Saved data entries

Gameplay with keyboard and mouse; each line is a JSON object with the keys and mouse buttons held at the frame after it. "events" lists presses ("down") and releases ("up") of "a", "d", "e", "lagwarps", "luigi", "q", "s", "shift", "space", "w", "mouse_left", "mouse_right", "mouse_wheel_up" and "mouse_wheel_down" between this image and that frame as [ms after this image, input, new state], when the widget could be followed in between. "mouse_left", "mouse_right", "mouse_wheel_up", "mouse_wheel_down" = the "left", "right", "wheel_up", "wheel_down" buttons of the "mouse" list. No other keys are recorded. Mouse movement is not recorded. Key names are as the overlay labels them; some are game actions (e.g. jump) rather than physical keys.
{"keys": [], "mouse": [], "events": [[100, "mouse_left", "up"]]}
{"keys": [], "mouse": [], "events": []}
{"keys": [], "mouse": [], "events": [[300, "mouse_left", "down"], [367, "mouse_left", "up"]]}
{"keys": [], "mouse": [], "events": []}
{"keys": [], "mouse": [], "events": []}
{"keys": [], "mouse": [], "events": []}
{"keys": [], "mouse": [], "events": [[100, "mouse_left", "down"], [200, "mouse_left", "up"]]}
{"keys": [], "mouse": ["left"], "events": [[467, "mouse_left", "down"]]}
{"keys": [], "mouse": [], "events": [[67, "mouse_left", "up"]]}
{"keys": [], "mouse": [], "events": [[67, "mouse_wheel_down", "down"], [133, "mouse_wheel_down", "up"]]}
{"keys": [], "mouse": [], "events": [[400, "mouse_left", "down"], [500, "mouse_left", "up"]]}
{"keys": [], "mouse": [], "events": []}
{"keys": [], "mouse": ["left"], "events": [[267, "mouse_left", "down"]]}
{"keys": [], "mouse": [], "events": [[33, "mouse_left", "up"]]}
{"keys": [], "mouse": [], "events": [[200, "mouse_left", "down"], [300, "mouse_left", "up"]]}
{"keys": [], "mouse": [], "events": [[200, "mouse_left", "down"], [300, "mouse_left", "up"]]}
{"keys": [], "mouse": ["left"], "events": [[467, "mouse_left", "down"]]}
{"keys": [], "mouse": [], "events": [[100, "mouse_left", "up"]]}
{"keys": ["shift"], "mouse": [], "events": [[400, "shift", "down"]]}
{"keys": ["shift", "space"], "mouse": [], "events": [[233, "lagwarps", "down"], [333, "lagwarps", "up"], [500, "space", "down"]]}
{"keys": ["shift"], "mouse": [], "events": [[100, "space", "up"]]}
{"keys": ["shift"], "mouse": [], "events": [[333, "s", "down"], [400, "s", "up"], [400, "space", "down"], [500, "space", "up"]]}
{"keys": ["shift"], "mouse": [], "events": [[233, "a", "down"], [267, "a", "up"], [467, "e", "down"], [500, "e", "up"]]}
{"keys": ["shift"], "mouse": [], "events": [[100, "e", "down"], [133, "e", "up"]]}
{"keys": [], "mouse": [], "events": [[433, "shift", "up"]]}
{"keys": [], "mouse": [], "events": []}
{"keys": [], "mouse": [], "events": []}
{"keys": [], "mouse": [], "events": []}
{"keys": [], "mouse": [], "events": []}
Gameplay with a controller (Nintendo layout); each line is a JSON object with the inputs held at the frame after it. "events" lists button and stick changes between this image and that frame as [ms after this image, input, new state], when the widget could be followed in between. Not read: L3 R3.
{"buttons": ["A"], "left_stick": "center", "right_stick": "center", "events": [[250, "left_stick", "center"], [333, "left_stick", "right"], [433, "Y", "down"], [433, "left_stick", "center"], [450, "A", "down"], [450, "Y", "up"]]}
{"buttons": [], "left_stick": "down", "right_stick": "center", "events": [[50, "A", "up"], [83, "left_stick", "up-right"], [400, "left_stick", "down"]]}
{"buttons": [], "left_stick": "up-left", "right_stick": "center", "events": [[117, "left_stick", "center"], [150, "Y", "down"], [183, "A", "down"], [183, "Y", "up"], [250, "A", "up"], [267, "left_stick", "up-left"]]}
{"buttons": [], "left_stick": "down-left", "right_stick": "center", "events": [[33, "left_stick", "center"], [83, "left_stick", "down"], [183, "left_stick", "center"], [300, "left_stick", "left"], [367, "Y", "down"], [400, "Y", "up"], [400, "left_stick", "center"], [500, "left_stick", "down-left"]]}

• [What this task involves]
Every record needs to be reproduced exactly, with none skipped.

• [Response to this exercise]
Gameplay with keyboard and mouse; each line is a JSON object with the keys and mouse buttons held at the frame after it. "events" lists presses ("down") and releases ("up") of "a", "d", "e", "lagwarps", "luigi", "q", "s", "shift", "space", "w", "mouse_left", "mouse_right", "mouse_wheel_up" and "mouse_wheel_down" between this image and that frame as [ms after this image, input, new state], when the widget could be followed in between. "mouse_left", "mouse_right", "mouse_wheel_up", "mouse_wheel_down" = the "left", "right", "wheel_up", "wheel_down" buttons of the "mouse" list. No other keys are recorded. Mouse movement is not recorded. Key names are as the overlay labels them; some are game actions (e.g. jump) rather than physical keys.
{"keys": [], "mouse": [], "events": [[100, "mouse_left", "up"]]}
{"keys": [], "mouse": [], "events": []}
{"keys": [], "mouse": [], "events": [[300, "mouse_left", "down"], [367, "mouse_left", "up"]]}
{"keys": [], "mouse": [], "events": []}
{"keys": [], "mouse": [], "events": []}
{"keys": [], "mouse": [], "events": []}
{"keys": [], "mouse": [], "events": [[100, "mouse_left", "down"], [200, "mouse_left", "up"]]}
{"keys": [], "mouse": ["left"], "events": [[467, "mouse_left", "down"]]}
{"keys": [], "mouse": [], "events": [[67, "mouse_left", "up"]]}
{"keys": [], "mouse": [], "events": [[67, "mouse_wheel_down", "down"], [133, "mouse_wheel_down", "up"]]}
{"keys": [], "mouse": [], "events": [[400, "mouse_left", "down"], [500, "mouse_left", "up"]]}
{"keys": [], "mouse": [], "events": []}
{"keys": [], "mouse": ["left"], "events": [[267, "mouse_left", "down"]]}
{"keys": [], "mouse": [], "events": [[33, "mouse_left", "up"]]}
{"keys": [], "mouse": [], "events": [[200, "mouse_left", "down"], [300, "mouse_left", "up"]]}
{"keys": [], "mouse": [], "events": [[200, "mouse_left", "down"], [300, "mouse_left", "up"]]}
{"keys": [], "mouse": ["left"], "events": [[467, "mouse_left", "down"]]}
{"keys": [], "mouse": [], "events": [[100, "mouse_left", "up"]]}
{"keys": ["shift"], "mouse": [], "events": [[400, "shift", "down"]]}
{"keys": ["shift", "space"], "mouse": [], "events": [[233, "lagwarps", "down"], [333, "lagwarps", "up"], [500, "space", "down"]]}
{"keys": ["shift"], "mouse": [], "events": [[100, "space", "up"]]}
{"keys": ["shift"], "mouse": [], "events": [[333, "s", "down"], [400, "s", "up"], [400, "space", "down"], [500, "space", "up"]]}
{"keys": ["shift"], "mouse": [], "events": [[233, "a", "down"], [267, "a", "up"], [467, "e", "down"], [500, "e", "up"]]}
{"keys": ["shift"], "mouse": [], "events": [[100, "e", "down"], [133, "e", "up"]]}
{"keys": [], "mouse": [], "events": [[433, "shift", "up"]]}
{"keys": [], "mouse": [], "events": []}
{"keys": [], "mouse": [], "events": []}
{"keys": [], "mouse": [], "events": []}
{"keys": [], "mouse": [], "events": []}
Gameplay with a controller (Nintendo layout); each line is a JSON object with the inputs held at the frame after it. "events" lists button and stick changes between this image and that frame as [ms after this image, input, new state], when the widget could be followed in between. Not read: L3 R3.
{"buttons": ["A"], "left_stick": "center", "right_stick": "center", "events": [[250, "left_stick", "center"], [333, "left_stick", "right"], [433, "Y", "down"], [433, "left_stick", "center"], [450, "A", "down"], [450, "Y", "up"]]}
{"buttons": [], "left_stick": "down", "right_stick": "center", "events": [[50, "A", "up"], [83, "left_stick", "up-right"], [400, "left_stick", "down"]]}
{"buttons": [], "left_stick": "up-left", "right_stick": "center", "events": [[117, "left_stick", "center"], [150, "Y", "down"], [183, "A", "down"], [183, "Y", "up"], [250, "A", "up"], [267, "left_stick", "up-left"]]}
{"buttons": [], "left_stick": "down-left", "right_stick": "center", "events": [[33, "left_stick", "center"], [83, "left_stick", "down"], [183, "left_stick", "center"], [300, "left_stick", "left"], [367, "Y", "down"], [400, "Y", "up"], [400, "left_stick", "center"], [500, "left_stick", "down-left"]]}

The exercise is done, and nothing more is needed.